— Exercise description —
Transcribe the source text of every item below, reproducing each line without any change.

*** Record set Section Begins ***

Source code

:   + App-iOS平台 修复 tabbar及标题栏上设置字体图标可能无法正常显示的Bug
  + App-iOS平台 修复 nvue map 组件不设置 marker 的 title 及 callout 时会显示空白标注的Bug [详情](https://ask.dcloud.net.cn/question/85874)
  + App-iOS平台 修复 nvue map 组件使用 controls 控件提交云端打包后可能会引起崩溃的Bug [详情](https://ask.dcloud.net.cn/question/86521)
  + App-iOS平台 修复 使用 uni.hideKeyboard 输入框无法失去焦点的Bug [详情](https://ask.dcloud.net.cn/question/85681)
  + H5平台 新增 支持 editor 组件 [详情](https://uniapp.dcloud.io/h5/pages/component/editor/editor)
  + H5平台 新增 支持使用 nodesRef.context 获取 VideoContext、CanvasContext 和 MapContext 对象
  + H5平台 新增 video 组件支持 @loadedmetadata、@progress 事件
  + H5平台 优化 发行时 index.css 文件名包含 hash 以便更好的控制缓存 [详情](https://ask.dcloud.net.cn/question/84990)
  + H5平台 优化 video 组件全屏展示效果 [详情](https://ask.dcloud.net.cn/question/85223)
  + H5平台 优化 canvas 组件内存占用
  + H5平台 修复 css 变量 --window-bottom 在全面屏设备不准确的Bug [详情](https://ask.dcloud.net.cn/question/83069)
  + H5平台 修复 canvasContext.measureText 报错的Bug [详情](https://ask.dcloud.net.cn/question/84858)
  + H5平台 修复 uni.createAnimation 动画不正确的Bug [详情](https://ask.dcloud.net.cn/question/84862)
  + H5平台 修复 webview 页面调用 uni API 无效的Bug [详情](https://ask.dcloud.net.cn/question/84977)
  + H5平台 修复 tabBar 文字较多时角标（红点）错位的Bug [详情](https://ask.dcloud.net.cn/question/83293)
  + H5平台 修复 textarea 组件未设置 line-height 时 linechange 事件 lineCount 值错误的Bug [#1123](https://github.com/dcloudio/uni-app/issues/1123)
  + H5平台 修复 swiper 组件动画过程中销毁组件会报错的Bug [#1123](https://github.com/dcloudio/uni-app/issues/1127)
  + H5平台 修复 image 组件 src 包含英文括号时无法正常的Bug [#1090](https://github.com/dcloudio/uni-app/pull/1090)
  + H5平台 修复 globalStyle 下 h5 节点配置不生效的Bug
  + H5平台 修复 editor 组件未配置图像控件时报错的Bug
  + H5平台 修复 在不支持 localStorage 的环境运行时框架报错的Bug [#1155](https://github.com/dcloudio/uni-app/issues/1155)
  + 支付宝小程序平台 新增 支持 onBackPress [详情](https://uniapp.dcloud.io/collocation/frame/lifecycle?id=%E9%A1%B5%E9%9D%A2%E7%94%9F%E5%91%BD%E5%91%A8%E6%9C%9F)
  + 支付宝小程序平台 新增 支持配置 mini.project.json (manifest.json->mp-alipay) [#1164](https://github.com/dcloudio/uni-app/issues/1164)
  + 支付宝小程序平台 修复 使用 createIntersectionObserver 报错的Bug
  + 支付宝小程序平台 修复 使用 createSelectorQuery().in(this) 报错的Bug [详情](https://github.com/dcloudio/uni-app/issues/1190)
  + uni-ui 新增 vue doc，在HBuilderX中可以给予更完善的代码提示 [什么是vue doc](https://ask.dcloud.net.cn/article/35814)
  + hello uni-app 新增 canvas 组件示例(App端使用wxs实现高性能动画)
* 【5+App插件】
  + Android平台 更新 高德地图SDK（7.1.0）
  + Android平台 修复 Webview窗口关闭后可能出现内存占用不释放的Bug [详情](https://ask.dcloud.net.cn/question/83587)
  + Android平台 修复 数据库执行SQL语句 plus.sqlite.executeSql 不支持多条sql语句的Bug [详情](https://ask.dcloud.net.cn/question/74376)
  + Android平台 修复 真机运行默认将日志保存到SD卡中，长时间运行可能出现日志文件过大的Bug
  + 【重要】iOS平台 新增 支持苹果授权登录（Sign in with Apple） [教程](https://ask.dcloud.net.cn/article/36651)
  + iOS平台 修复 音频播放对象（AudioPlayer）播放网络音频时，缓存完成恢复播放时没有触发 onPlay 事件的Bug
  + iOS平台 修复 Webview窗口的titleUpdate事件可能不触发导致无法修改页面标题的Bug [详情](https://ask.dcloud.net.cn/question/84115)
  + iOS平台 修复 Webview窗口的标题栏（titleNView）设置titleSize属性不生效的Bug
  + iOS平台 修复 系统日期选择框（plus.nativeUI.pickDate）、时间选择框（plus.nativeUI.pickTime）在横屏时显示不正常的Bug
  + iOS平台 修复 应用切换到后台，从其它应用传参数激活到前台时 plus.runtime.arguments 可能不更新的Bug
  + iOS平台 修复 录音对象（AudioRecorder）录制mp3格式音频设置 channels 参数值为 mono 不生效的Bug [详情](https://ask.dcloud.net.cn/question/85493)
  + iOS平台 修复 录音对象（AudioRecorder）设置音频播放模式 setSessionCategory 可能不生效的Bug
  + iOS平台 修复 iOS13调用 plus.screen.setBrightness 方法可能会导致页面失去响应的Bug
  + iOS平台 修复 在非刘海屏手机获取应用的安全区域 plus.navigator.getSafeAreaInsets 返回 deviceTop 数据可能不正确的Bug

*** Record set Section Ends ***

— Expected answer —
Source code

:   + App-iOS平台 修复 tabbar及标题栏上设置字体图标可能无法正常显示的Bug
  + App-iOS平台 修复 nvue map 组件不设置 marker 的 title 及 callout 时会显示空白标注的Bug [详情](https://ask.dcloud.net.cn/question/85874)
  + App-iOS平台 修复 nvue map 组件使用 controls 控件提交云端打包后可能会引起崩溃的Bug [详情](https://ask.dcloud.net.cn/question/86521)
  + App-iOS平台 修复 使用 uni.hideKeyboard 输入框无法失去焦点的Bug [详情](https://ask.dcloud.net.cn/question/85681)
  + H5平台 新增 支持 editor 组件 [详情](https://uniapp.dcloud.io/h5/pages/component/editor/editor)
  + H5平台 新增 支持使用 nodesRef.context 获取 VideoContext、CanvasContext 和 MapContext 对象
  + H5平台 新增 video 组件支持 @loadedmetadata、@progress 事件
  + H5平台 优化 发行时 index.css 文件名包含 hash 以便更好的控制缓存 [详情](https://ask.dcloud.net.cn/question/84990)
  + H5平台 优化 video 组件全屏展示效果 [详情](https://ask.dcloud.net.cn/question/85223)
  + H5平台 优化 canvas 组件内存占用
  + H5平台 修复 css 变量 --window-bottom 在全面屏设备不准确的Bug [详情](https://ask.dcloud.net.cn/question/83069)
  + H5平台 修复 canvasContext.measureText 报错的Bug [详情](https://ask.dcloud.net.cn/question/84858)
  + H5平台 修复 uni.createAnimation 动画不正确的Bug [详情](https://ask.dcloud.net.cn/question/84862)
  + H5平台 修复 webview 页面调用 uni API 无效的Bug [详情](https://ask.dcloud.net.cn/question/84977)
  + H5平台 修复 tabBar 文字较多时角标（红点）错位的Bug [详情](https://ask.dcloud.net.cn/question/83293)
  + H5平台 修复 textarea 组件未设置 line-height 时 linechange 事件 lineCount 值错误的Bug [#1123](https://github.com/dcloudio/uni-app/issues/1123)
  + H5平台 修复 swiper 组件动画过程中销毁组件会报错的Bug [#1123](https://github.com/dcloudio/uni-app/issues/1127)
  + H5平台 修复 image 组件 src 包含英文括号时无法正常的Bug [#1090](https://github.com/dcloudio/uni-app/pull/1090)
  + H5平台 修复 globalStyle 下 h5 节点配置不生效的Bug
  + H5平台 修复 editor 组件未配置图像控件时报错的Bug
  + H5平台 修复 在不支持 localStorage 的环境运行时框架报错的Bug [#1155](https://github.com/dcloudio/uni-app/issues/1155)
  + 支付宝小程序平台 新增 支持 onBackPress [详情](https://uniapp.dcloud.io/collocation/frame/lifecycle?id=%E9%A1%B5%E9%9D%A2%E7%94%9F%E5%91%BD%E5%91%A8%E6%9C%9F)
  + 支付宝小程序平台 新增 支持配置 mini.project.json (manifest.json->mp-alipay) [#1164](https://github.com/dcloudio/uni-app/issues/1164)
  + 支付宝小程序平台 修复 使用 createIntersectionObserver 报错的Bug
  + 支付宝小程序平台 修复 使用 createSelectorQuery().in(this) 报错的Bug [详情](https://github.com/dcloudio/uni-app/issues/1190)
  + uni-ui 新增 vue doc，在HBuilderX中可以给予更完善的代码提示 [什么是vue doc](https://ask.dcloud.net.cn/article/35814)
  + hello uni-app 新增 canvas 组件示例(App端使用wxs实现高性能动画)
* 【5+App插件】
  + Android平台 更新 高德地图SDK（7.1.0）
  + Android平台 修复 Webview窗口关闭后可能出现内存占用不释放的Bug [详情](https://ask.dcloud.net.cn/question/83587)
  + Android平台 修复 数据库执行SQL语句 plus.sqlite.executeSql 不支持多条sql语句的Bug [详情](https://ask.dcloud.net.cn/question/74376)
  + Android平台 修复 真机运行默认将日志保存到SD卡中，长时间运行可能出现日志文件过大的Bug
  + 【重要】iOS平台 新增 支持苹果授权登录（Sign in with Apple） [教程](https://ask.dcloud.net.cn/article/36651)
  + iOS平台 修复 音频播放对象（AudioPlayer）播放网络音频时，缓存完成恢复播放时没有触发 onPlay 事件的Bug
  + iOS平台 修复 Webview窗口的titleUpdate事件可能不触发导致无法修改页面标题的Bug [详情](https://ask.dcloud.net.cn/question/84115)
  + iOS平台 修复 Webview窗口的标题栏（titleNView）设置titleSize属性不生效的Bug
  + iOS平台 修复 系统日期选择框（plus.nativeUI.pickDate）、时间选择框（plus.nativeUI.pickTime）在横屏时显示不正常的Bug
  + iOS平台 修复 应用切换到后台，从其它应用传参数激活到前台时 plus.runtime.arguments 可能不更新的Bug
  + iOS平台 修复 录音对象（AudioRecorder）录制mp3格式音频设置 channels 参数值为 mono 不生效的Bug [详情](https://ask.dcloud.net.cn/question/85493)
  + iOS平台 修复 录音对象（AudioRecorder）设置音频播放模式 setSessionCategory 可能不生效的Bug
  + iOS平台 修复 iOS13调用 plus.screen.setBrightness 方法可能会导致页面失去响应的Bug
  + iOS平台 修复 在非刘海屏手机获取应用的安全区域 plus.navigator.getSafeAreaInsets 返回 deviceTop 数据可能不正确的Bug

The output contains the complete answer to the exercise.